* [给定文章]:
-.-.-
外出务工经历、邻里关系与返乡农民工创业

2022-04-11 02:00张梁梁李世强
人口与经济 2022年2期
关键词:邻里关系变量效应

张梁梁,李世强

(长安大学 经济与管理学院,陕西 西安 710064)

一、引言

随着破解城乡二元结构、加快城乡融合发展步伐的有序推进,流动人口的户籍约束逐渐放松。在城乡收入差距、教育医疗保障等诸多不均衡现象的推动下,大批农村劳动力涌入城镇地区,出现了传统意义上的“外出务工潮”。然而,居高不下的生活成本、户籍壁垒下的公共服务缺失以及疫情危机导致的市场低迷等因素,造成了农民工在社会网络与心理认同等层面难以融入都市生活。在此背景下,大量农民工主动或被迫选择离开城市,进而演变成新一轮的“返乡就业潮”,并在可预见的一段时期内有愈演愈烈之势。此外,飞速发展的农业技术间接降低了单位产出所需的劳动力投入,大量农村剩余劳动力提高了闲散人员基数。如何有效提升农村人口就业率已成为推动农村产业发展、改善村民民生福祉,乃至维护农村社会稳定的关键问题。在中央“大众创新、万众创业”的基调下,各地区积极探索返乡农民工自主创业的可行路径,不断拓展农村剩余劳动力安置问题的理论内涵与实践经验。返乡农民工不仅通过自主创业实现了自身再就业,还基于其创业行为创造了大量工作岗位,进一步吸纳了周边村落的闲散人员。中国农业农村部官网数据显示,在国家政策鼓励与疫情冲击下,2020年返乡创业人员预计比上年增加160多万,带动农村新增就业岗位首次超过一千万。返乡创业已成为当下改革农村经济管理体制、活跃农村经济发展的重要方式。

不止于时代背景与实践价值,返乡农民工的创业绩效与决策机理同样是学术界讨论的热点问题。已有文献大多基于返乡人员的微观特征、要素禀赋以及面临的政策环境,探究各因素对返乡农民工创业意愿和绩效的综合影响。农民工外出务工对返乡创业行为的经验分析则受制于差异化的调查群体、指标选取以及估计方法,得出的结论不尽相同。大多数文献支持外出务工经历显著提高了农民工返乡后的创业概率。外出务工经历促进了人力资本积累,缓解了创业初期的融资约束,拓展了联结外界的社会关系网络,这些都是正向影响的实现路径。不同类型的务工岗位、创业项目和外出区位所表现出的创业绩效回报具有显著的异质性。

梳理现有文献不难看出,学术界对外出务工经历与返乡农民工创业决策的作用方向与实现路径仍存在一定争议。利用全国性的微观调查数据,综合运用恰当的实证方法,得到异质性返乡创业群体的稳健结论是本文的首要任务。此外,本研究还重点考查邻里关系对外出务工经历与返乡创业的调节效应,力求进一步完善外出务工经历对返乡创业的理论体系。通过返乡创业视角的有效切入,为激发农村经济内生动力,推动乡村振兴战略稳步实施提供稳健可信的理论依据。
-.-.-
* [所给材料]:
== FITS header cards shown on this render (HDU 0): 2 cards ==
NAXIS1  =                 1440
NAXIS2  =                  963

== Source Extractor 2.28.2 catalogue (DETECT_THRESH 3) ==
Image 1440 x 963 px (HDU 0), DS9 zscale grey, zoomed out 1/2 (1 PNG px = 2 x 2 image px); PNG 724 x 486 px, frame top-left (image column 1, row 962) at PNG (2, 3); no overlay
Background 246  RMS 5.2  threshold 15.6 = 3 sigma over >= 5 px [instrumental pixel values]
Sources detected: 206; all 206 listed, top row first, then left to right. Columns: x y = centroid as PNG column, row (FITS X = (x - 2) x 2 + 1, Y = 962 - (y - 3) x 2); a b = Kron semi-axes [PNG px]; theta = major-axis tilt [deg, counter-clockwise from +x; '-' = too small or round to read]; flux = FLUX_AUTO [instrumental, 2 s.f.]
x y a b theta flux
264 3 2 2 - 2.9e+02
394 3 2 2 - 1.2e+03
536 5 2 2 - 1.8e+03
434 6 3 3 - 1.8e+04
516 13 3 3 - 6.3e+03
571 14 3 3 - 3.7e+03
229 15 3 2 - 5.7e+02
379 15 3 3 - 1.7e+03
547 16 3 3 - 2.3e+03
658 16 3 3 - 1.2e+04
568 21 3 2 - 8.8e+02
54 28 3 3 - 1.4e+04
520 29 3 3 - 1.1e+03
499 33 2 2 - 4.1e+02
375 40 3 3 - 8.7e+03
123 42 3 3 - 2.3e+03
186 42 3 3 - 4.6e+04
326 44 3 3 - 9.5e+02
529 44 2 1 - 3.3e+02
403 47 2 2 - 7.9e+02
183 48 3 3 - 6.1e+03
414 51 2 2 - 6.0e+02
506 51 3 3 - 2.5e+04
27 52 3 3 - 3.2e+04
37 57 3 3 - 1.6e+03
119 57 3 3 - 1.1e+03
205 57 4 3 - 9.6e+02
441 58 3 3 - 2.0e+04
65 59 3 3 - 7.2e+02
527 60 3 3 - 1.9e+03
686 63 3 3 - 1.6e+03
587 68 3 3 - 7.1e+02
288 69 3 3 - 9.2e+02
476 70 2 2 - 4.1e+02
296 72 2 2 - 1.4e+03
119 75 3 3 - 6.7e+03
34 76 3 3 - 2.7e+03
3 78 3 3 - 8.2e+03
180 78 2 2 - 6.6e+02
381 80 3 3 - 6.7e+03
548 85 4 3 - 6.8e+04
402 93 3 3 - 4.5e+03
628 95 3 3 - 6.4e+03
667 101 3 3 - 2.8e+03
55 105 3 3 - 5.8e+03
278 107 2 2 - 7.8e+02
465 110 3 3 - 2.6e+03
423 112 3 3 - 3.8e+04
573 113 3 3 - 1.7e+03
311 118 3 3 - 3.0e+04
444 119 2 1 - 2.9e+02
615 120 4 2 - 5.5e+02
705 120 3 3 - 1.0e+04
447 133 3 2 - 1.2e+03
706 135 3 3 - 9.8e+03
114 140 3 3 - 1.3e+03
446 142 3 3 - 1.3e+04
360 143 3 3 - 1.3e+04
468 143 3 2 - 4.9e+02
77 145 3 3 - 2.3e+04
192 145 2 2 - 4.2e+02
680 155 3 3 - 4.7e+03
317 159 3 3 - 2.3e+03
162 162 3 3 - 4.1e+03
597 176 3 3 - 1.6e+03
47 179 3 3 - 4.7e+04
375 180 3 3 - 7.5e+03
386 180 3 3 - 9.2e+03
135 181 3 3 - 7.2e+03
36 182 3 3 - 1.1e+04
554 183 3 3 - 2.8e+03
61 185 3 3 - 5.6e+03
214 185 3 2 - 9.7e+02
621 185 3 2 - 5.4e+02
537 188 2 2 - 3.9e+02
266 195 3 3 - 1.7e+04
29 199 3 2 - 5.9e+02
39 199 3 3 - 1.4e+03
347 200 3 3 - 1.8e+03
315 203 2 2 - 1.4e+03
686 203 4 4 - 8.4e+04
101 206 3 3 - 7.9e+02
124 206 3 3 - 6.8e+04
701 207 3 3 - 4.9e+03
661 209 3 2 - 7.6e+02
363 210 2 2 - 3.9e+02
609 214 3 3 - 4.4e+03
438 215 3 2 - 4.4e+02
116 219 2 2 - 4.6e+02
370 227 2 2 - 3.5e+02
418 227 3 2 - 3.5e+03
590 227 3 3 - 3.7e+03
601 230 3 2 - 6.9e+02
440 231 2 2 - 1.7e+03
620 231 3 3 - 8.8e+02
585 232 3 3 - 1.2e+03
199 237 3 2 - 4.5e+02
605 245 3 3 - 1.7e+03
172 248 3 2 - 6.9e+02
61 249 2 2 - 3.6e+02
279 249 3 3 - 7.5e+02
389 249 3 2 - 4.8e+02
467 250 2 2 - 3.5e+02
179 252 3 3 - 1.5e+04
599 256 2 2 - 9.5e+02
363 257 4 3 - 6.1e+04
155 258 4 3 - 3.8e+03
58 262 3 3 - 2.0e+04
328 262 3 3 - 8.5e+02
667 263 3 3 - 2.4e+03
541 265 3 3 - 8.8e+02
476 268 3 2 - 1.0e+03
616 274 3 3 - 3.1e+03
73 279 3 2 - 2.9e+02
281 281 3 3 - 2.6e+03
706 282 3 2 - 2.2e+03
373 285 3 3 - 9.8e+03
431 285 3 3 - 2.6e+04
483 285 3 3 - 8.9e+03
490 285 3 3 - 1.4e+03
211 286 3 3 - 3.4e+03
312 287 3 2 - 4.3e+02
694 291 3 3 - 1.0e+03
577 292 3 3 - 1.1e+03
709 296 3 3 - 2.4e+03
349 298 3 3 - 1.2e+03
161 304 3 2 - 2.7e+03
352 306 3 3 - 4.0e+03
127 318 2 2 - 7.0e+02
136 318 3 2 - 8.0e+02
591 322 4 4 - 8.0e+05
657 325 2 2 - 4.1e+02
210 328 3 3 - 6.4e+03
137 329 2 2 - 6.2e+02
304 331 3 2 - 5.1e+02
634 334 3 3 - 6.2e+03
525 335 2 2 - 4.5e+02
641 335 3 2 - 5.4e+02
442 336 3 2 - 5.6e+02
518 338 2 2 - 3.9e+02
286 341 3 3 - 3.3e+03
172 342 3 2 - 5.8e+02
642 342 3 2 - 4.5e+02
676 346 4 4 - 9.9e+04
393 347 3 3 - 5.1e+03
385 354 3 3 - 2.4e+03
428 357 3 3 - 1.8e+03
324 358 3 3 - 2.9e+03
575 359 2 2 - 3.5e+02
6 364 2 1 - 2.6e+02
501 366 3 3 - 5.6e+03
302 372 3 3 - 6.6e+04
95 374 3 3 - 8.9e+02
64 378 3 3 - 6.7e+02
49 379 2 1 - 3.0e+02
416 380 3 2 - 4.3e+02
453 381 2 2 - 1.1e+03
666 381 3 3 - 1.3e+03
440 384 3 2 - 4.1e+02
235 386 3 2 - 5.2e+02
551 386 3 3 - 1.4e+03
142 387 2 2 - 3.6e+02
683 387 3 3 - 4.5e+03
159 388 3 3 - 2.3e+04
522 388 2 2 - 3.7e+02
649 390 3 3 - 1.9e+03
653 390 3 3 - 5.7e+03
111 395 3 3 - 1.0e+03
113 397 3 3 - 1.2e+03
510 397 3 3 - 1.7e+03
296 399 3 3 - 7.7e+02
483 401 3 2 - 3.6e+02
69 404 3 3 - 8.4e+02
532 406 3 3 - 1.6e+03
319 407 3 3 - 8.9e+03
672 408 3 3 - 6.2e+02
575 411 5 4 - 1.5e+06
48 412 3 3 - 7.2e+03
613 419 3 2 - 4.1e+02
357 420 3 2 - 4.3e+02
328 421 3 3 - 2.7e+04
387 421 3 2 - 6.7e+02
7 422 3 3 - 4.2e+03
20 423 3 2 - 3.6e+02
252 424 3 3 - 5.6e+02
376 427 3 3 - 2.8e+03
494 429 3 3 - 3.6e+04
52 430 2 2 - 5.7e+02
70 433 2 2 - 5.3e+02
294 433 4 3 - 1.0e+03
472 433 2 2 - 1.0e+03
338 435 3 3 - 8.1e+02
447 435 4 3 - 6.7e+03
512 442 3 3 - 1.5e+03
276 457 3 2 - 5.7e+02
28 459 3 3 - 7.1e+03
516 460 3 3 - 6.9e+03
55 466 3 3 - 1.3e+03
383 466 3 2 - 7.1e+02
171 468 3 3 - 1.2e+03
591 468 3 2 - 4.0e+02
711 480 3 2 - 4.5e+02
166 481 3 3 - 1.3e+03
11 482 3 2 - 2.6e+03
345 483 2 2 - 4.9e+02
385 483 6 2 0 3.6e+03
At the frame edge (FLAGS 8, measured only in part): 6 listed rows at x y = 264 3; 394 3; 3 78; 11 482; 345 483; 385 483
-.-.-
* [练习说明]:
请把这篇关于返乡农民工创业的文章中从“外出务工经历、邻里关系与返乡农民工创业”到“活跃农村经济发展的重要方式。”的一段原样照录，首尾两处都包括在内。 作答时只能依据文章本身。

* [正确答案]:
外出务工经历、邻里关系与返乡农民工创业

2022-04-11 02:00张梁梁李世强
人口与经济 2022年2期
关键词:邻里关系变量效应

张梁梁,李世强

(长安大学 经济与管理学院,陕西 西安 710064)

一、引言

随着破解城乡二元结构、加快城乡融合发展步伐的有序推进,流动人口的户籍约束逐渐放松。在城乡收入差距、教育医疗保障等诸多不均衡现象的推动下,大批农村劳动力涌入城镇地区,出现了传统意义上的“外出务工潮”。然而,居高不下的生活成本、户籍壁垒下的公共服务缺失以及疫情危机导致的市场低迷等因素,造成了农民工在社会网络与心理认同等层面难以融入都市生活。在此背景下,大量农民工主动或被迫选择离开城市,进而演变成新一轮的“返乡就业潮”,并在可预见的一段时期内有愈演愈烈之势。此外,飞速发展的农业技术间接降低了单位产出所需的劳动力投入,大量农村剩余劳动力提高了闲散人员基数。如何有效提升农村人口就业率已成为推动农村产业发展、改善村民民生福祉,乃至维护农村社会稳定的关键问题。在中央“大众创新、万众创业”的基调下,各地区积极探索返乡农民工自主创业的可行路径,不断拓展农村剩余劳动力安置问题的理论内涵与实践经验。返乡农民工不仅通过自主创业实现了自身再就业,还基于其创业行为创造了大量工作岗位,进一步吸纳了周边村落的闲散人员。中国农业农村部官网数据显示,在国家政策鼓励与疫情冲击下,2020年返乡创业人员预计比上年增加160多万,带动农村新增就业岗位首次超过一千万。返乡创业已成为当下改革农村经济管理体制、活跃农村经济发展的重要方式。